1986 yılının sonunda Türkiye’ye dönüp, İstanbul Üniversitesi Sosyal Bilimler Enstitüsü’nde Yüksek Lisans öğrenimine başladı. 1988 yılında “Gök-Türk – Ülkesine Gelen Çinli Elçilerin Raporlarına Göre Gök-Türk – Çin İlişkileri” adlı teziyle master unvanını aldı. Aynı yıl bu enstitüde başladığı doktora çalışmasını 1991’de “Gök-Türkler (542-630)” adlı teziyle tamamlayarak doktor unvanını kazandı.
Bu arada 1987 yılında araştırma görevlisi olarak çalışmaya başladığı Mimar Sinan Üniversitesi Fen-Edebiyat Fakültesi Tarih Bölümü Ortaçağ Tarihi Anabilim Dalında, 1992’de yardımcı doçentliğe yükseltildi . 1995 yılında Genel Türk Tarihi alanında doçent unvanını kazandı. 2001 yılında profesör oldu.
1997-1998 ve 1999-2000 eğitim-öğretim yıllarında Kazakistan’ın Türkistan şehrindeki Uluslararası Hoca Ahmet Yesevî Türk-Kazak Üniversitesinde misafir öğretim üyesi olarak görev yaptı. Çeşitli seminerler ve konferanslar verdiği gibi panel ve sempozyumlara katıldı. Kazakça başta olmak üzere diğer Türk lehçelerini öğrendi. Bu esnada Özbekistan’ın Semerkand, Buhara ve Hive gibi tarihi şehirlerine, yine Güney Kazakistan’da Sır Derya boyundaki tarihi kalıntıların bulunduğu alanlara geziler yaptı. Saha araştırmalarında bulundu. Aynı üniversitede 2001-2002 öğretim yılında Tarih-Felsefe Fakültesi Dekanlığı görevini yürüttü. 2002 yılının Temmuz Ağustos aylarında Türk İşbirliği Kalkınma İdaresi’nin yürüttüğü Moğolistan Türk Anıtları Projesinde yer aldı.
2004-2005 öğretim yılında Bişkek’te bulunan Kırgızistan Türkiye Manas Üniversitesinin Tarih Bölümünde öğretim üyeliğinde bulundu. Aynı üniversitenin Türk Uygarlığı Merkez Müdür yardımcılığını yürüttü. Sosyal Bilimler Dergisi yayın kurulu başkanlığını yaptı.

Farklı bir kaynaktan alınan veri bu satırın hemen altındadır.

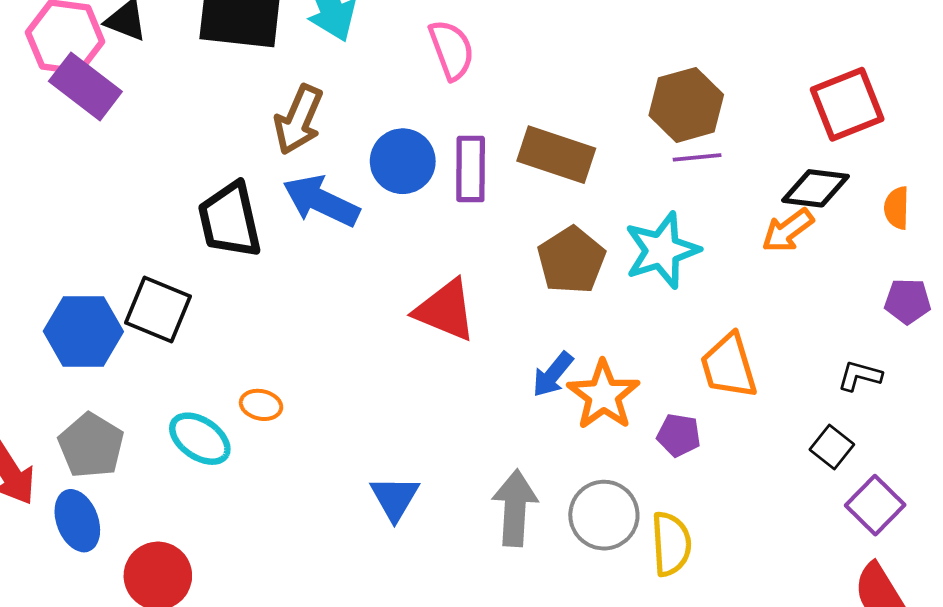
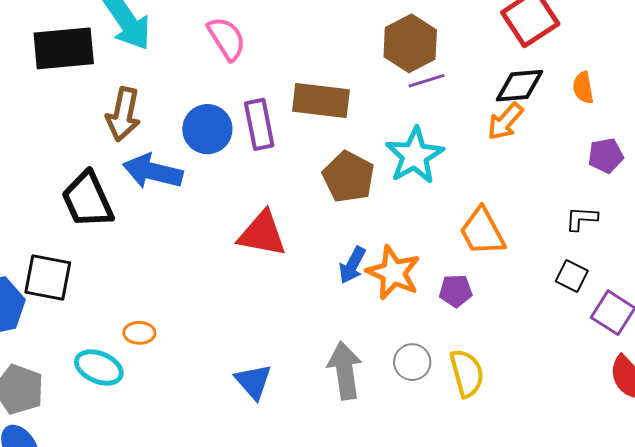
gray circle: (604, 515) -> (412, 362), size x0.7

2007-2008 Mimar Sinan Üniversitesi Sosyal Bilimler Enstitüsü Müdürlüğü yaptı. 2008 yılında Rektör Yardımcılığına atanmıştır. 2009 Nisan ayında ise Tarih Bölümü Başkanlığına atanmıştır.
Halen Mimar Sinan Üniversitesi Tarih Bölümü Başkanlığı ve Rektör Yardımcılığı görevini sürdürmektedir.
Çince, İngilizce, Rusça ve Fransızca ile Türk lehçelerinden Kazakça ve Kırgızca’yı bilmektedir.
Kitap çok kalın olmamasına rağmen okunması zor olabilecek bir metin. Zira bazı makaleler akademik dille yazılmış, üzerinde düşünülerek, sindirilerek okunması gereken yapıda. Özellikle İbni Haldun’un devlet kuramı bağlamında Türk devletlerinin incelendiği kısımlar ufuk açıcıydı. Türk tarihiyle ilgilenen herkese önereceğim bir kitap. Sadece bazı makalelerde oldukça fazla yazım yanlışı var, devam eden baskılarda düzeleceğini umuyorum.